Given information:
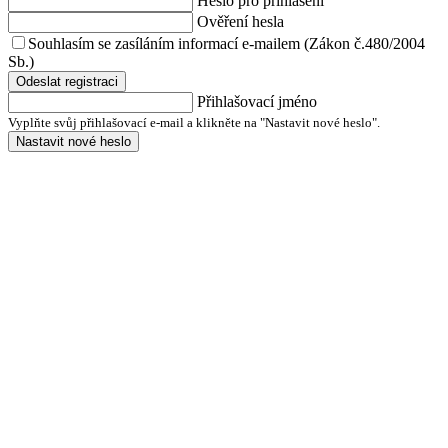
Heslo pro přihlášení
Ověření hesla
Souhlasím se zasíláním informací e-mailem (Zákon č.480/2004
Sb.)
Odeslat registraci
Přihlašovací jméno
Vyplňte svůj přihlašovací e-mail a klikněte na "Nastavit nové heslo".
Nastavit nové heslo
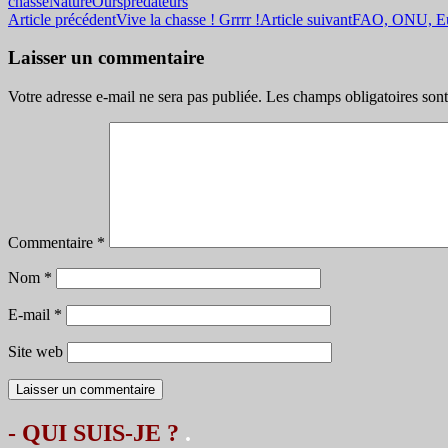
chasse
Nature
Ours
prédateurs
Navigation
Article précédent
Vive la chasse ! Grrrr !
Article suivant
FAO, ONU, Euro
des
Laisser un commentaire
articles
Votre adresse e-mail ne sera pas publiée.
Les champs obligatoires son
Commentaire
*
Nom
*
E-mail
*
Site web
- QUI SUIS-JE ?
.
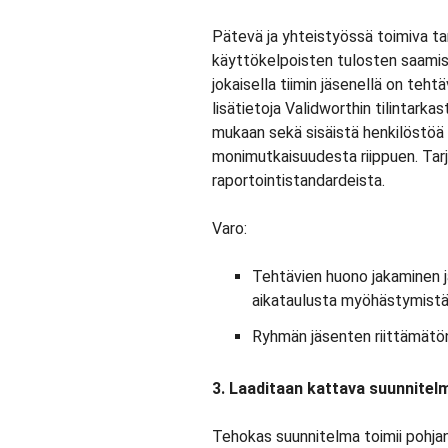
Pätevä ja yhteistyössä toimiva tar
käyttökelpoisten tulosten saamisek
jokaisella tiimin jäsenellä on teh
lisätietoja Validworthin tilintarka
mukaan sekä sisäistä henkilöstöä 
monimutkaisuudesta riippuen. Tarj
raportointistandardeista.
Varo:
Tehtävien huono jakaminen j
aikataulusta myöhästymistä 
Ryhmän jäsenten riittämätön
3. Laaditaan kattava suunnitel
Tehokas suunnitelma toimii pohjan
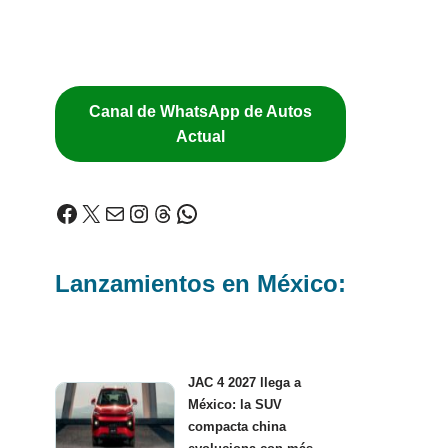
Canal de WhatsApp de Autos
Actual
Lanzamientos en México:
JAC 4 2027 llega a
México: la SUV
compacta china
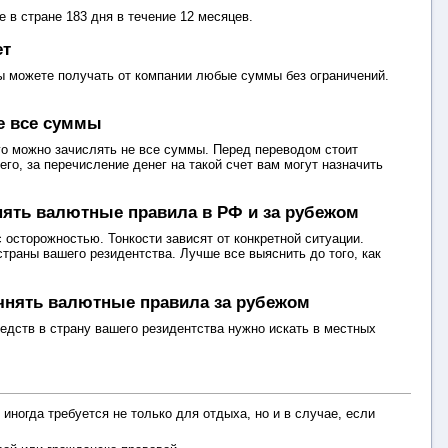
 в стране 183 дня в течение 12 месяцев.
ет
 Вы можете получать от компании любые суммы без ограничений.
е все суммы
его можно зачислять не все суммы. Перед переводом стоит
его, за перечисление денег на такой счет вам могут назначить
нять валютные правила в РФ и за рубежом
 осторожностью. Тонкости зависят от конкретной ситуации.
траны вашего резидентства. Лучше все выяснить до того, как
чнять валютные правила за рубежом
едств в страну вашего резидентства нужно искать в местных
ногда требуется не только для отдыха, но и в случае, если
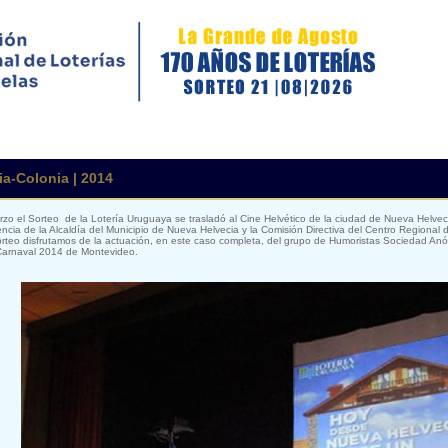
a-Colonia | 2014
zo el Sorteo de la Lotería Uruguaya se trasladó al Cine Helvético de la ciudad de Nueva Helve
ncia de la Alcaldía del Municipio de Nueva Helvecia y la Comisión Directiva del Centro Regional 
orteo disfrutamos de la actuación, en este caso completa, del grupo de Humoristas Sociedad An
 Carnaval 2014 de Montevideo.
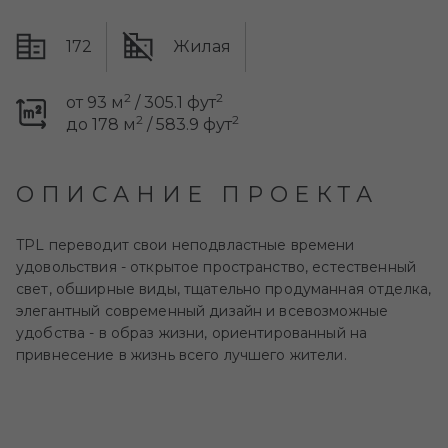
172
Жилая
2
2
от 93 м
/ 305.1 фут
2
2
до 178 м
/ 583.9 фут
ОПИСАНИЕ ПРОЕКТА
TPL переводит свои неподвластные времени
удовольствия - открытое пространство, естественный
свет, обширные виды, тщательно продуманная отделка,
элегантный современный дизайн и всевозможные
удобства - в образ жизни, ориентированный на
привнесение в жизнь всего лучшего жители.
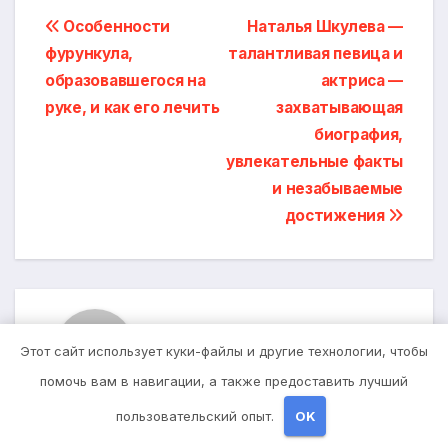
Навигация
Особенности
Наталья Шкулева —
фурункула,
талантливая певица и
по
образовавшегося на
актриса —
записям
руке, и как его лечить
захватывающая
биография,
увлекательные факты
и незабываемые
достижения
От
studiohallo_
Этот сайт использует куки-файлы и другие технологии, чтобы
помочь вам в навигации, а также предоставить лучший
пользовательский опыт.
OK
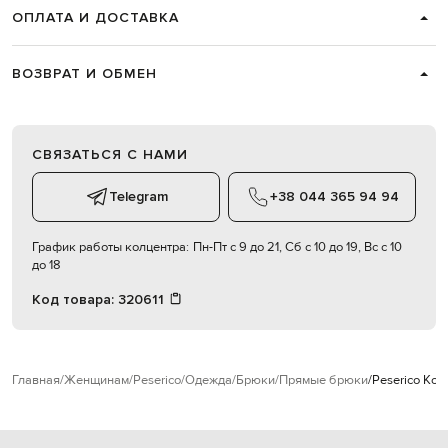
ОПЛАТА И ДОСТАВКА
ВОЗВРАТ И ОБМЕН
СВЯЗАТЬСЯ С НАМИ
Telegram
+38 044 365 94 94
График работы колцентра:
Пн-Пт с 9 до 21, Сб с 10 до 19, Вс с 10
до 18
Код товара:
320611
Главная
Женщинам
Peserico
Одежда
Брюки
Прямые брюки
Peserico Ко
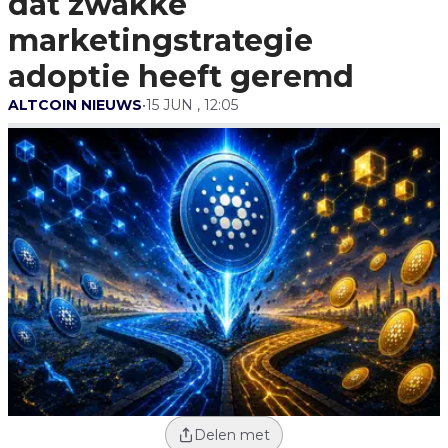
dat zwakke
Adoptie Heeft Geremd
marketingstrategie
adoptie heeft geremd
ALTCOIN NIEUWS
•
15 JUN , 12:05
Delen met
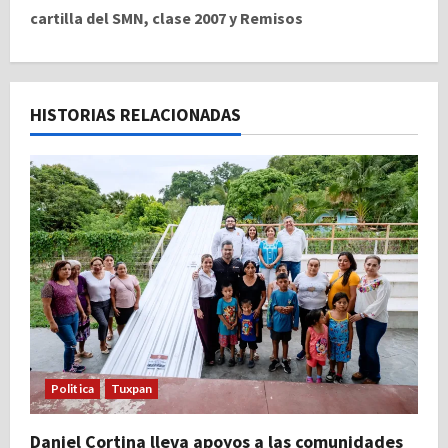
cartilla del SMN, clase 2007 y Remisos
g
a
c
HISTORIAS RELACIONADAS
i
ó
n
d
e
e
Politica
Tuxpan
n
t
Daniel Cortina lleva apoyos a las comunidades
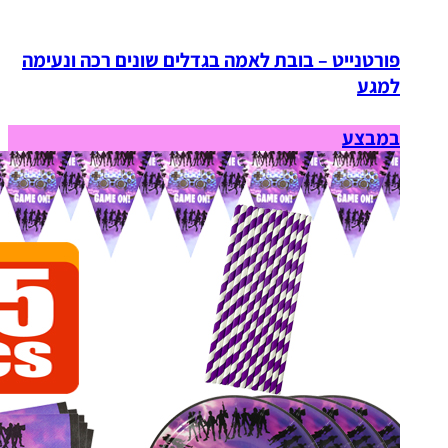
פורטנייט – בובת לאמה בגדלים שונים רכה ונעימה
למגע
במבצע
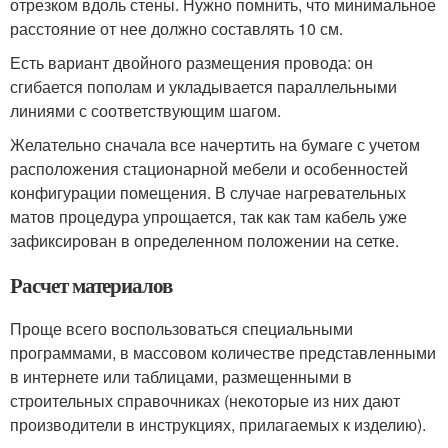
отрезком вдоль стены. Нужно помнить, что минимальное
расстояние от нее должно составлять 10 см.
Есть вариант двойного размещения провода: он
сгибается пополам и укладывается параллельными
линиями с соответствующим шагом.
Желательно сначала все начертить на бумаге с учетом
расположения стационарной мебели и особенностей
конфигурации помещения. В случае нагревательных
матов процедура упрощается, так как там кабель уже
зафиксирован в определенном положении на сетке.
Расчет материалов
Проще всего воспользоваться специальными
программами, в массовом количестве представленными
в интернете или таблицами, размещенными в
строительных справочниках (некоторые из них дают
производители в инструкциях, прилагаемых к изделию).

--

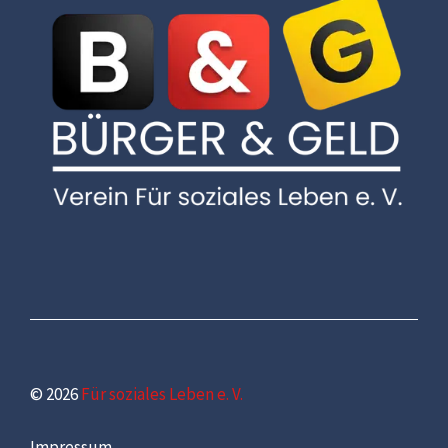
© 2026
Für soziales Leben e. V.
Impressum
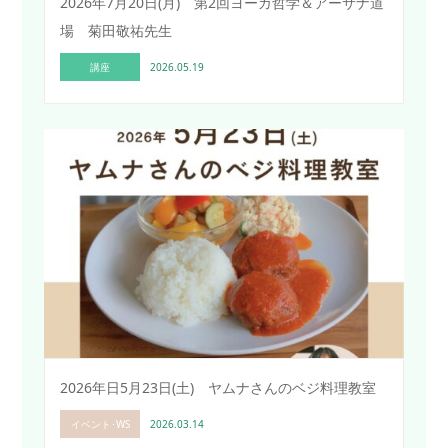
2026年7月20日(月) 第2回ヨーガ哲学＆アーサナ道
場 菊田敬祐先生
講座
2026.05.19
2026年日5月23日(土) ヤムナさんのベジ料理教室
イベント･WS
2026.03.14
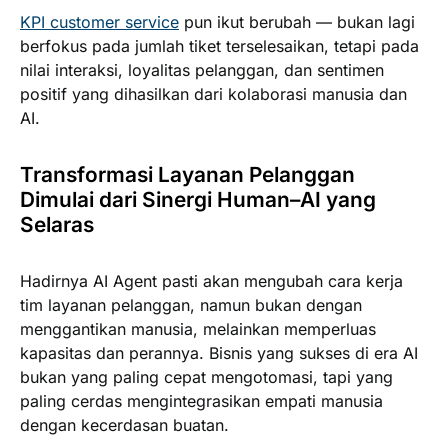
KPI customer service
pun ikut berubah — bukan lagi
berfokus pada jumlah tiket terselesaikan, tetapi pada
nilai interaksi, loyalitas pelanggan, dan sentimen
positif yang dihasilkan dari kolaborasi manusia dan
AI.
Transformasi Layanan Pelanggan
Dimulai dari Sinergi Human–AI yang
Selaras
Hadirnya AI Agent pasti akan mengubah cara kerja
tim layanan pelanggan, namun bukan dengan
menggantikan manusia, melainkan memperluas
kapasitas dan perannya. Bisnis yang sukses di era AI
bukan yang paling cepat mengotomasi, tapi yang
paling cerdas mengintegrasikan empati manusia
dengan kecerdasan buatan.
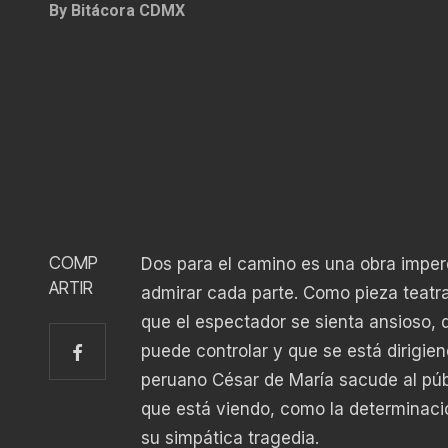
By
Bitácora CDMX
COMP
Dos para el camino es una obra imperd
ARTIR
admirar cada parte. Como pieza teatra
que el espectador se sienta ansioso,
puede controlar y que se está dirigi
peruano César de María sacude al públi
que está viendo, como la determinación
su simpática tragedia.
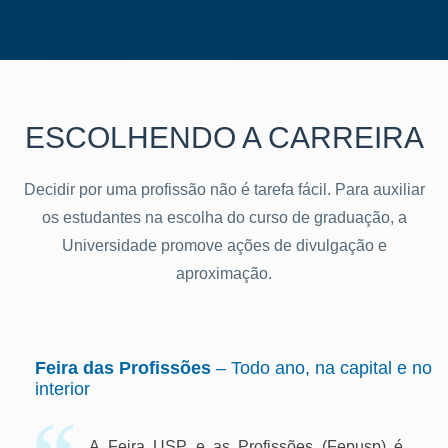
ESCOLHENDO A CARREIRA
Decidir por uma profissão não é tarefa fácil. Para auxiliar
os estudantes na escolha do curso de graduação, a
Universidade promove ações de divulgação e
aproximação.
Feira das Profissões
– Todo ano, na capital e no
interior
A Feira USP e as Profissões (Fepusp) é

Exercise directions:
How many lines in the listing above contain the string "dengan"? Reply with the number alone.

Solution to the exercise:
2